Julien Kimming e Brian R. Pratt, da University of Saskatchewan (Saskatoon, Canadá), acabam de publicar no Journal of Paleontology a ocorrência de um novo depósito com fósseis do Cambriano do Canadá. A descoberta foi feita em rochas da Formação Rockslide, que afloram nas Montanhas Mackenzie, situadas na região dos Territórios do Noroeste. Trata-se de restos de artrópodes e vermes, além de diversos trilobitas e braquiópodos.
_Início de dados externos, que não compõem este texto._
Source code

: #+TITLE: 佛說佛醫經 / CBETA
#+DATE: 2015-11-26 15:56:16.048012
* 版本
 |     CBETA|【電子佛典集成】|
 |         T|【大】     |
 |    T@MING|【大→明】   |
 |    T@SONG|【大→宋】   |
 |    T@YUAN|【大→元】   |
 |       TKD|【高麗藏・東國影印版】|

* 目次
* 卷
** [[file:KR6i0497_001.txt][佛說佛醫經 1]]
Liderados por Qiang Yang (Capital Normal University, Pequim, China), paleontólogos descreveram três novas espécies de insetos neurópteros da Formação Yixian, do Cretáceo da China, tão famosa pelos seus restos de dinossauros e pterossauros. As espécies são representantes do grupo Aetheogrammatidae, encontrado apenas na Era Mesozoica, demonstrando que esses isentos eram mais diversificados do que se supunha. O estudo foi publicado na Cretaceous Research.